## REQUIRED WORK
Nothing in the data should change when you return it, but leave the pictures out.

══════════════════════════════

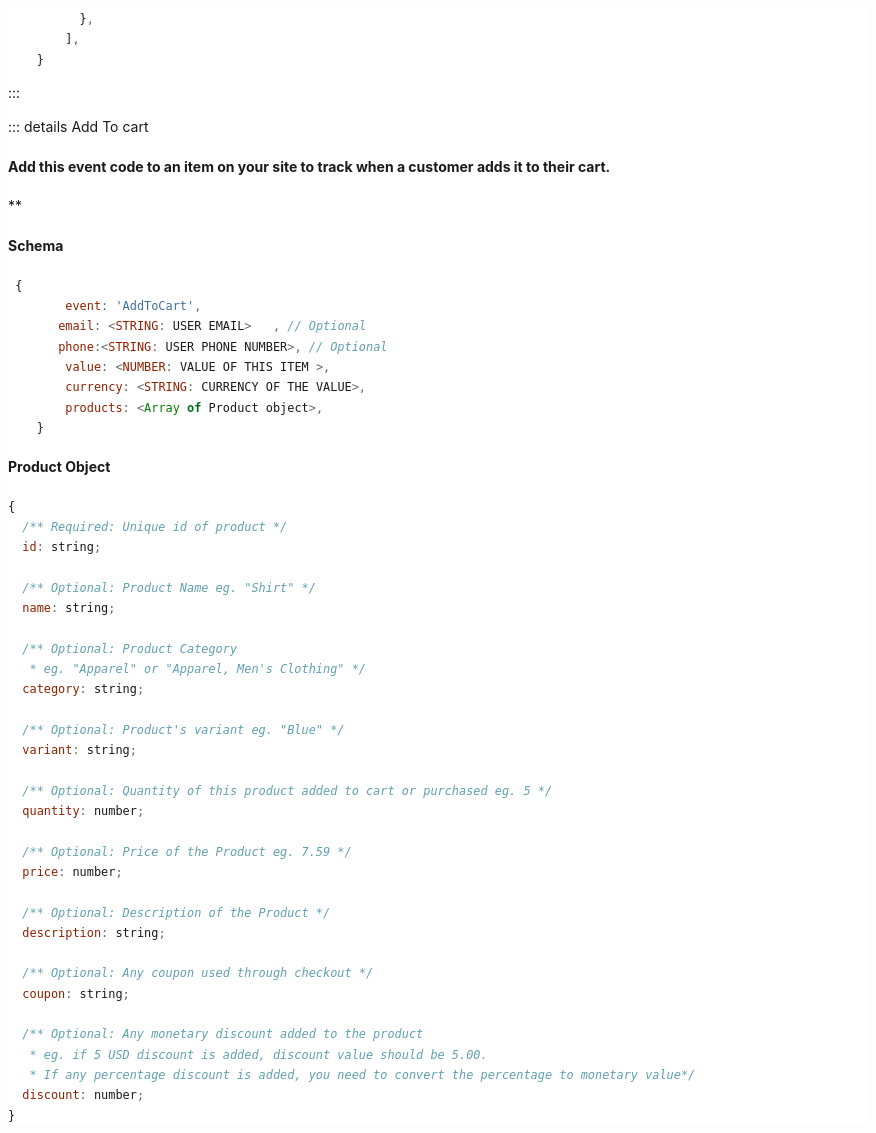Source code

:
 ```js
          },
        ],
    }
```

:::



::: details Add To cart

#### Add this event code to an item on your site to track when a customer adds it to their cart.

\*\*

#### Schema

```js
 {
        event: 'AddToCart',
       email: <STRING: USER EMAIL>   , // Optional
       phone:<STRING: USER PHONE NUMBER>, // Optional
        value: <NUMBER: VALUE OF THIS ITEM >,
        currency: <STRING: CURRENCY OF THE VALUE>,
        products: <Array of Product object>,
    }
```

#### Product Object

```js
{
  /** Required: Unique id of product */
  id: string;

  /** Optional: Product Name eg. "Shirt" */
  name: string;

  /** Optional: Product Category
   * eg. "Apparel" or "Apparel, Men's Clothing" */
  category: string;

  /** Optional: Product's variant eg. "Blue" */
  variant: string;

  /** Optional: Quantity of this product added to cart or purchased eg. 5 */
  quantity: number;

  /** Optional: Price of the Product eg. 7.59 */
  price: number;

  /** Optional: Description of the Product */
  description: string;

  /** Optional: Any coupon used through checkout */
  coupon: string;

  /** Optional: Any monetary discount added to the product
   * eg. if 5 USD discount is added, discount value should be 5.00.
   * If any percentage discount is added, you need to convert the percentage to monetary value*/
  discount: number;
}
```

══════════════════════════════

## TASK ANSWER
Source code

:
 ```js
          },
        ],
    }
```

:::



::: details Add To cart

#### Add this event code to an item on your site to track when a customer adds it to their cart.

\*\*

#### Schema

```js
 {
        event: 'AddToCart',
       email: <STRING: USER EMAIL>   , // Optional
       phone:<STRING: USER PHONE NUMBER>, // Optional
        value: <NUMBER: VALUE OF THIS ITEM >,
        currency: <STRING: CURRENCY OF THE VALUE>,
        products: <Array of Product object>,
    }
```

#### Product Object

```js
{
  /** Required: Unique id of product */
  id: string;

  /** Optional: Product Name eg. "Shirt" */
  name: string;

  /** Optional: Product Category
   * eg. "Apparel" or "Apparel, Men's Clothing" */
  category: string;

  /** Optional: Product's variant eg. "Blue" */
  variant: string;

  /** Optional: Quantity of this product added to cart or purchased eg. 5 */
  quantity: number;

  /** Optional: Price of the Product eg. 7.59 */
  price: number;

  /** Optional: Description of the Product */
  description: string;

  /** Optional: Any coupon used through checkout */
  coupon: string;

  /** Optional: Any monetary discount added to the product
   * eg. if 5 USD discount is added, discount value should be 5.00.
   * If any percentage discount is added, you need to convert the percentage to monetary value*/
  discount: number;
}
```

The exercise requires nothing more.